Security Design & Hardening Recommendations

OliveTin has not yet had a remote code execution vulnerability found in it. However, given what OliveTin does, it is possible, and likely that a security vulnerability will be found in the future. This document explains how OliveTin is designed so that you can make an informed decision about how to use OliveTin in your environment. It also provides hardening recommendations to help you secure OliveTin.

Security Design

OliveTin has a few design choices that should help it’s general security posture.

  • OliveTin does deliberate not have any web based control panel where commands can be typed in. This is try to avoid arbitary command execution vulnerabilities caused by authentication bypass attacks.

  • Control over what commands are run is determined via the config.yaml alone. OliveTin does NOT write to the config.yaml in any way. This is to avoid any of arbitary command execution vulnerabilities caused by writing to the config.yaml.

  • OliveTin listens on just 1 open public port by default (1337). The rest of the ports only listen on localhost so you don’t have to worry about them in your firewall.

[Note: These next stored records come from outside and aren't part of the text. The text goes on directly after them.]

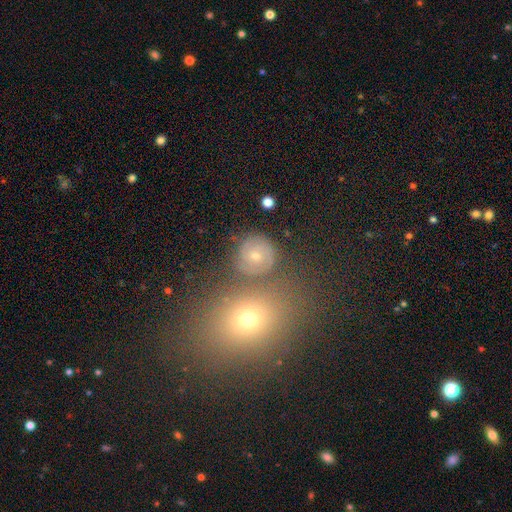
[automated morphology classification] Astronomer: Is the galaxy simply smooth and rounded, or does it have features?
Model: featured or disk — 48% (runner-up: smooth, 40%).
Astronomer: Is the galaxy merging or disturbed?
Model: none — 74%.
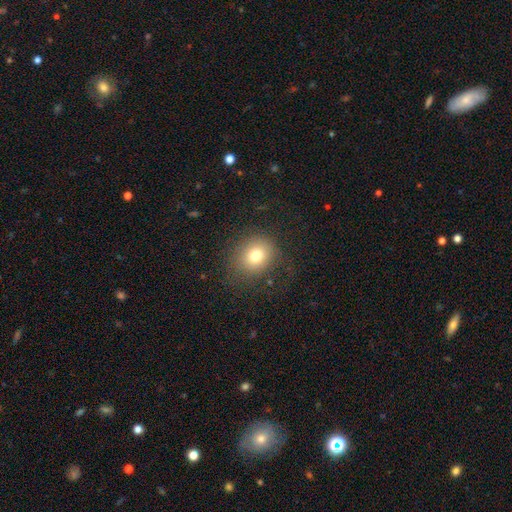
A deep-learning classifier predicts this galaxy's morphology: The model was most divided on "how rounded": round: 75%, in between: 24%, cigar-shaped: 1%. More confident: merging — none (78%); smooth or featured — smooth (75%).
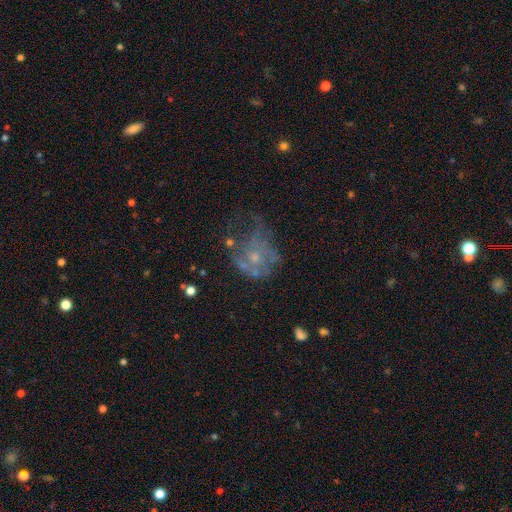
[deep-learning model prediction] Overall: featured or disk (57%; smooth 29%). Edge-on disk: no (98%). Bar: no (87%). Spiral arms: no (71%). Bulge size: small (48%; moderate 29%). Merging: major disturbance (42%; none 29%).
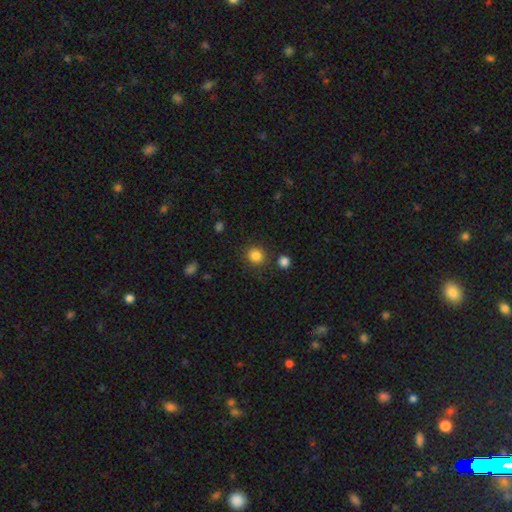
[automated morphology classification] This appears to be a smooth galaxy with no disk features (84%) that is round (88%). Merging: none (85%).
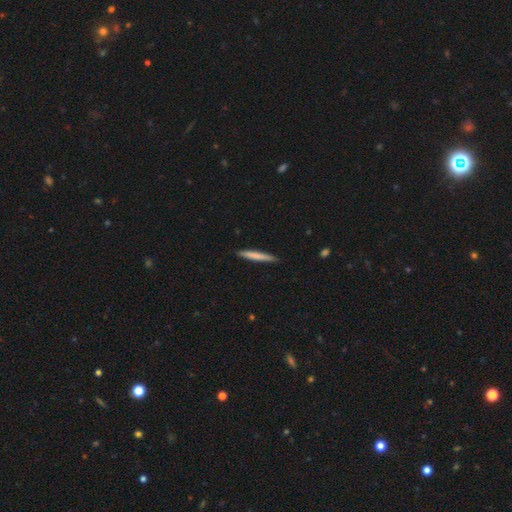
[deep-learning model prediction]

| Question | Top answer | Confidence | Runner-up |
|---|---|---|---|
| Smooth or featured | smooth | 73% | featured or disk (22%) |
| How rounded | cigar-shaped | 96% | in between (3%) |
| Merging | none | 90% | minor disturbance (7%) |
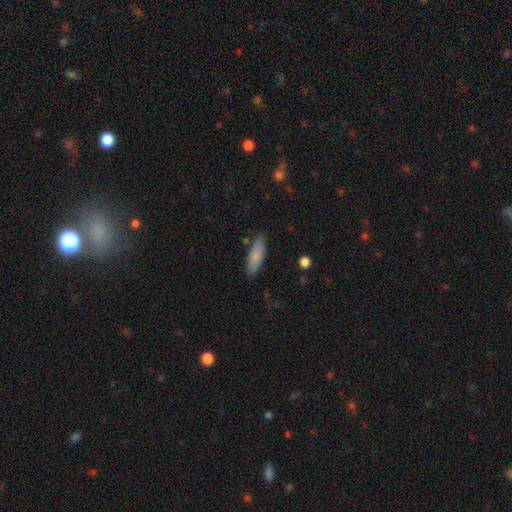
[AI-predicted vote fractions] Overall: smooth (82%). How rounded: in between (54%; cigar-shaped 44%). Merging: none (83%).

  • Standard Linux controls can be used to run OliveTin as non-root, with sudo permissions if needed. See the action customization section of these docs for more details.

  • Robust code-scanning, code review, and dependency analysis at build-time. OliveTin uses many linters and code checkers, especially on new pull requests. Out dated dependencies are addressed quickly.

Hardening Recommendations

  • Implement authentication on the OliveTin API using one of the many methods provided.

  • Run OliveTin as a non-root user, or even better, run OliveTin in a container (as non-root).

  • Use normal sudo permissions to elevate OliveTin to run privileged commands, and restrict the commands that OliveTin can run with sudo to only the ones you need.

  • Place a reverse proxy in front of OliveTin, or better, a web application firewall.